Why the Clouds of Suspicion? - Data Protection and Cloud Computing
Data protection and privacy are often presented as being key risks where personal information relating to individuals ('personal data') is to be stored in a cloud.
Many column inches have been written on the topic of cloud computing. The consensus among most experts is that there are considerable benefits to be derived from using 'pools' of interconnected servers, storage and platforms to deliver internet-based computing services that are flexible, scalable and importantly, cost effective.

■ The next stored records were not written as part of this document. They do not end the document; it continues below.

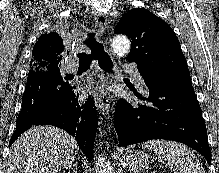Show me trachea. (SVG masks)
I'll use <instances>...</instances> for the list:
<instances>
[{
    "instance_id": "obj_1",
    "label": "trachea",
    "mask_w": 219,
    "mask_h": 173,
    "mask_svg": "<svg viewBox=\"0 0 219 173\" xmlns=\"http://www.w3.org/2000/svg\"><path fill=\"white\" fill-rule=\"evenodd\" d=\"M86 46L90 49V54L79 53V68L88 69L93 60H97L99 66L108 73H113V63L109 55L104 51L102 43L97 40L96 33L90 32L84 40Z\"/></svg>"
}]
</instances>
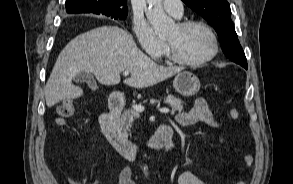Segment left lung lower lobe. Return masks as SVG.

There is a 'but' and this takes the form of data protection. Data protection and privacy are often presented as being key risks where personal information relating to individuals ('personal data') is to be stored in a cloud. The EU Digital Agenda Commissioner, Neelie Kroes neatly summed up these concerns in her speech on November 25th 2010 at the University of Paris Dauphine, where she said that by "putting our personal data on remote servers, we risk losing control over that data". So is data protection the enemy of the cloud or are we instead a society of control freaks?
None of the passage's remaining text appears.